Duane Wang, the unofficial 82-year-old “mayor” of Chinatown, says the neighbourhood has changed dramatically since he arrived in the 1950s to help a friend open some Chinese restaurants to satisfy demand from returning second world war veterans who had served in Asia. “It was not too safe here, especially after the riots,” he says, referring to the chaos that erupted after the assassination of Martin Luther King Jr in 1968.

Chatting over lunch, he explains that 15 years ago most of the clientele would have been Chinese but, since the opening of the MCI Center, the composition of residents and visitors has gradually changed. Now, Chinatown is one of the few diverse areas in Washington’s north-west quadrant; others are predominantly white even though the overall city population is 57 per cent black.
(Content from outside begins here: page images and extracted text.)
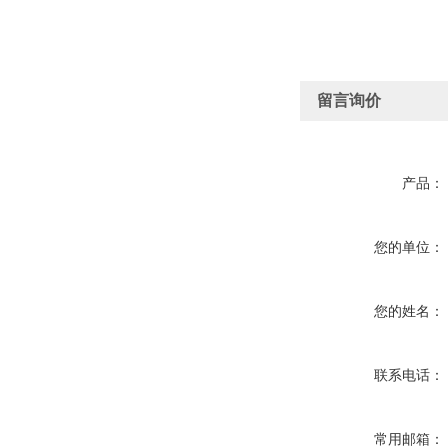
留言询价
产品：
您的单位：
您的姓名：
联系电话：
常用邮箱：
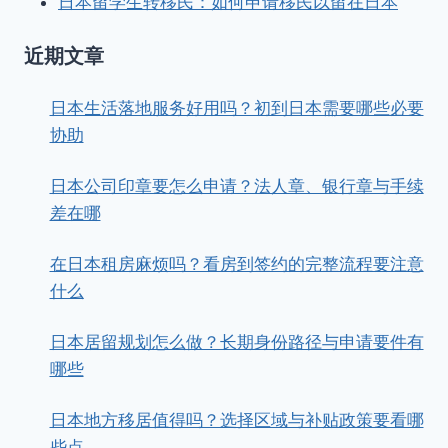
日本留学生转移民：如何申请移民以留在日本
近期文章
日本生活落地服务好用吗？初到日本需要哪些必要
协助
日本公司印章要怎么申请？法人章、银行章与手续
差在哪
在日本租房麻烦吗？看房到签约的完整流程要注意
什么
日本居留规划怎么做？长期身份路径与申请要件有
哪些
日本地方移居值得吗？选择区域与补贴政策要看哪
些点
Strolling south from the area brings you to Penn Quarter, which has more of a neighbourhood feel since its gentrification is largely complete. A slightly more expensive area – where rented apartments, for example, probably command at least a $500-a-month premium over the buildings along Massachusetts Avenue – it is even closer to the National Mall, a plethora of free museums and the Shakespeare Theatre Company. What had been a “ghost town” has over the past 10 years become a thriving centre for businesses and residents, says Arpad Lengyel, the Hungarian-born executive chef of local teahouse Teaism.
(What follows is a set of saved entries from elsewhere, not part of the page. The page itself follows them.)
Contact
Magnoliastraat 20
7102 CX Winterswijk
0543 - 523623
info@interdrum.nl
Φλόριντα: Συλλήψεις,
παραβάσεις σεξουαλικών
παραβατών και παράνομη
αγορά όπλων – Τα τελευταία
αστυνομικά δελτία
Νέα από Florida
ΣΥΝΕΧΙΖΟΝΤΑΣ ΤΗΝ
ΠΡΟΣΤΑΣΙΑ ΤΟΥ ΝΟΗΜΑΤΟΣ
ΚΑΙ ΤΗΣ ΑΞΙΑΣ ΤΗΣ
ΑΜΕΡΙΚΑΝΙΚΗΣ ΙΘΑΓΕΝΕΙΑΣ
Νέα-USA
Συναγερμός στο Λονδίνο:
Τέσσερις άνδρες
The local farmers’ market, which runs every Thursday afternoon, is a favourite with locals as well as FBI agents who work nearby. And Cowgirl Creamery, a cheese shop with an extensive array of foreign and American dairy products, recently opened. Owners Peggy Smith and Sue Conley were originally looking for a location in Dupont Circle, a bourgeois bohemian neighbourhood in central Washington. But they decided on Penn Quarter because “it seemed so alive”.

Patricia Campos Mello, the Washington correspondent for O Estado de São Paulo, the Brazilian newspaper, says her decision to move to Penn Quarter was partly to be near the open space of the National Mall – “my Border Collie, Sarah, loves to go for a walk”, she says – but also because of the many dining options nearby. She rents a two-bedroom apartment for $2,600 in the Lexington building.

Not everyone is happy. Margery Goldberg, the owner of Zenith Gallery, moved to the area in the 1980s, when local alleys had to be swept clean of condoms. In the past five years her rent has doubled but she doesn’t think the area has improved enough to warrant it. “This is supposed to be the arrived neighbourhood and people have to walk over [homeless] bodies,” she says, though the same is true in many parts of central Washington.

Wang, meanwhile, is working to preserve the old Chinatown amid all the new development. He has founded the Chinese Cultural Center, which provides English lessons to new immigrants in addition to Chinese and calligraphy classes, in space provided by the developers of Gallery Place, to help the area retain some of the past. “All we can do is try to keep the culture and the history,” he says.